Playing Holt Farrier, a former circus performer influenced by his children to embrace the birth of an apparently flying baby elephant, Farrell appears reluctant on screen but could not have been more receptive to the magic of Disney behind the scenes. Speaking to Movies.ie, he notes that whilst his “boys are a tricky audience”, he was elated at the chance to work with Burton. “Every cell in his body seems to vibrate with creative energy,” says Farrell, “he’s pure magic”.

In treading atop real grass on set and familiarising himself with the 150 circus performers parading on Burton’s request, the actor stated that “in 20 years, the day I arrived on that set was, for me, and the kid in me, one of the most overwhelming experiences I’ve had”, asking the interviewer, “did you ever have that fantasy of being locked in a department store at night?”
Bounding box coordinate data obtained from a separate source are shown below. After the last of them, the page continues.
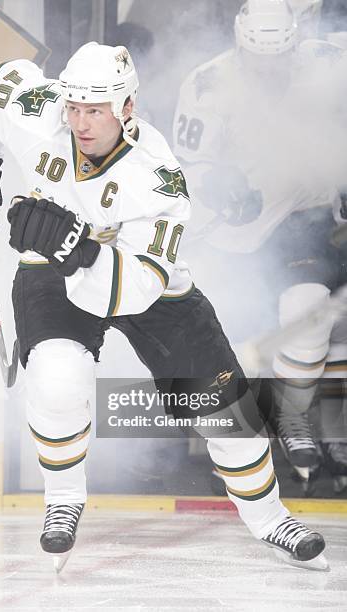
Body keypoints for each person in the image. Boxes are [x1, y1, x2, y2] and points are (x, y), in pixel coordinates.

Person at [0, 41, 327, 571]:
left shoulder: (160, 178)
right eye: (74, 107)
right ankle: (62, 501)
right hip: (52, 268)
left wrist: (78, 248)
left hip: (142, 278)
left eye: (95, 110)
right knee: (56, 379)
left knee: (227, 413)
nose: (79, 121)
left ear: (127, 107)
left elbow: (137, 288)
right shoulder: (38, 108)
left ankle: (269, 518)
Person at [173, 0, 347, 494]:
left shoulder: (331, 62)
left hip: (307, 215)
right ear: (238, 44)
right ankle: (240, 446)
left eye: (281, 56)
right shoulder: (207, 85)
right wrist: (216, 183)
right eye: (260, 59)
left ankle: (294, 415)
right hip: (235, 232)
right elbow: (185, 164)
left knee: (310, 311)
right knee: (233, 350)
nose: (271, 68)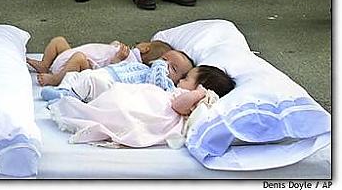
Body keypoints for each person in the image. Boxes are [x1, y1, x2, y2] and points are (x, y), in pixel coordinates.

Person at [47, 65, 235, 149]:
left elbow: (178, 106)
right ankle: (77, 95)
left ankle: (71, 97)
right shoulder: (183, 92)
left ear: (201, 87)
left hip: (156, 110)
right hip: (149, 98)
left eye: (186, 79)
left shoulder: (193, 98)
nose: (180, 81)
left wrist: (197, 93)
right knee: (120, 95)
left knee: (124, 108)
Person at [40, 47, 195, 102]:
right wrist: (116, 61)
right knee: (77, 75)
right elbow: (121, 66)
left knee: (91, 80)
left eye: (173, 68)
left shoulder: (159, 84)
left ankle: (68, 98)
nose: (164, 65)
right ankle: (63, 90)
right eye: (163, 59)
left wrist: (161, 67)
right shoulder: (141, 67)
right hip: (108, 72)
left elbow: (156, 83)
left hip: (112, 85)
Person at [28, 36, 153, 87]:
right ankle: (45, 65)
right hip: (68, 57)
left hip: (85, 67)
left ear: (145, 48)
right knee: (59, 41)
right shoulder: (126, 51)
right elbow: (105, 51)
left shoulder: (132, 64)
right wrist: (113, 45)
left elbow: (114, 73)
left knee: (79, 57)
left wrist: (117, 60)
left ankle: (56, 79)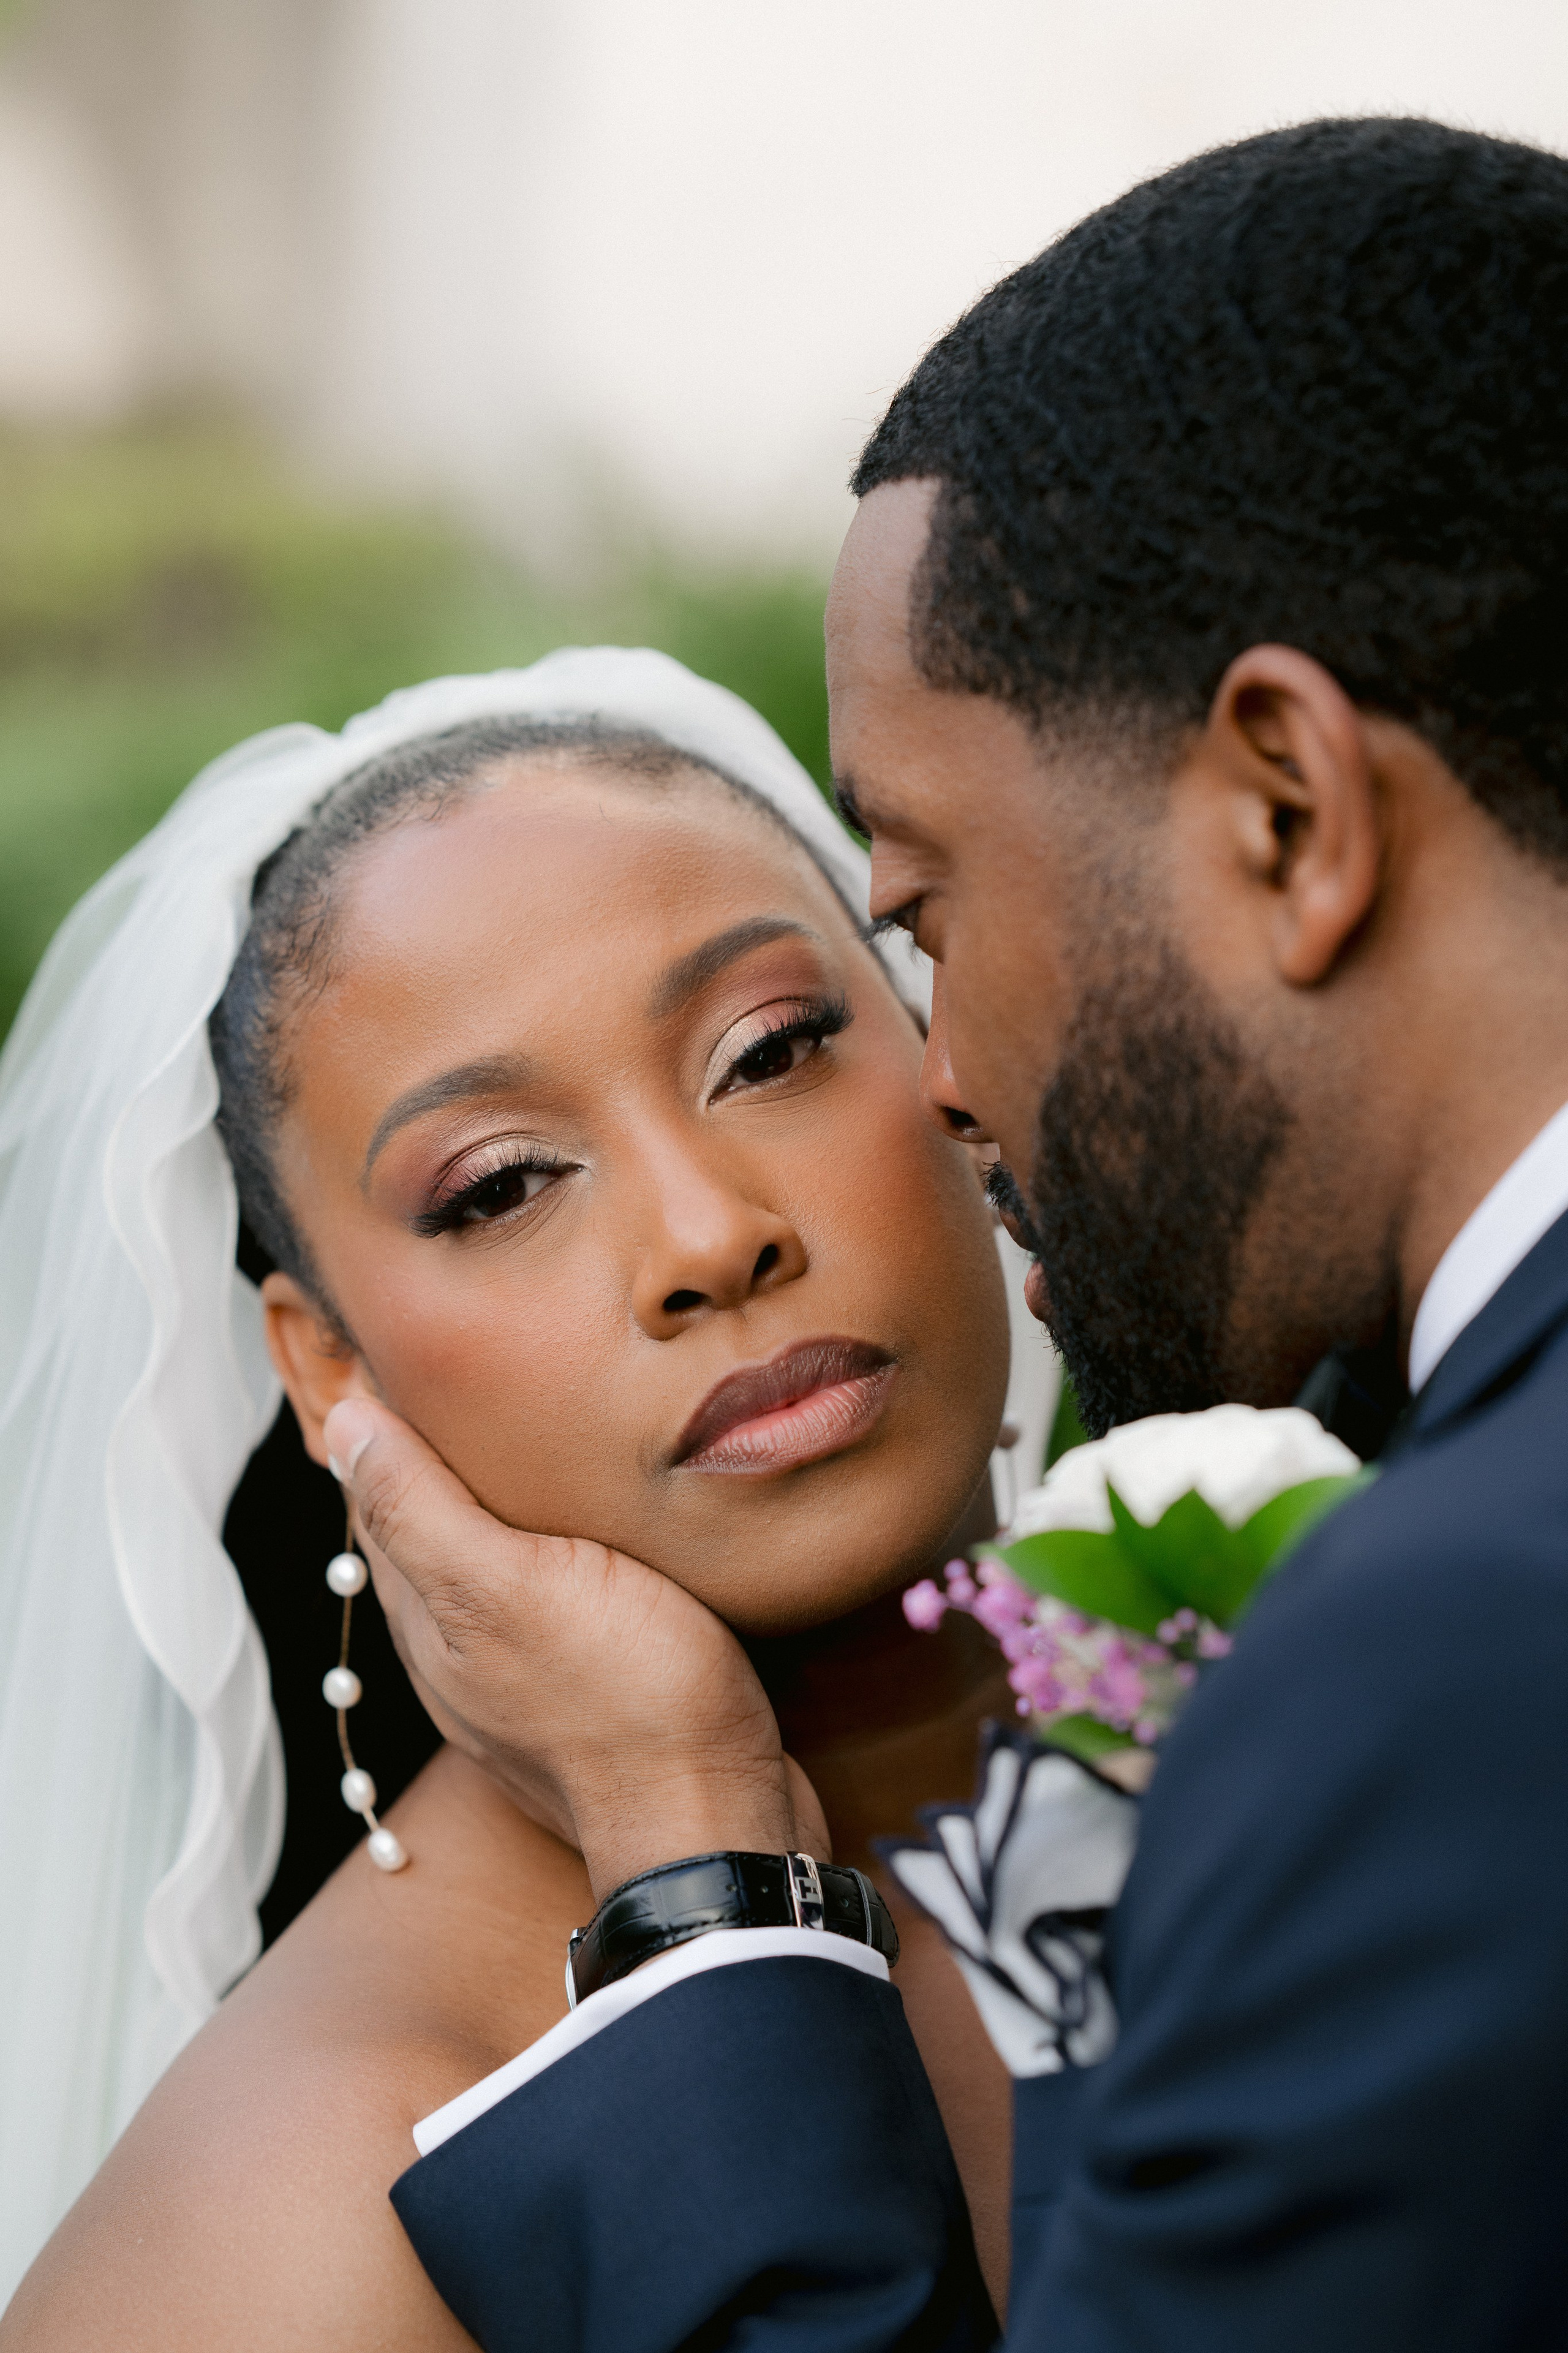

Likened to how Dumbo himself beckons a trusting environment to fly, existing in the presence of fantastical set designs and not merely green screens, can evidently bring a grown man to “well up,” he admits. And with joy off-screen inherently trickling into the experience of an audience, justifying the budgets needed to work in physical environments despite the ease of CGI, it is as reassuring to discover that as long as analogue exists, even an actor of Farrell’s gravitas can still find those ‘pinch-me’ moments.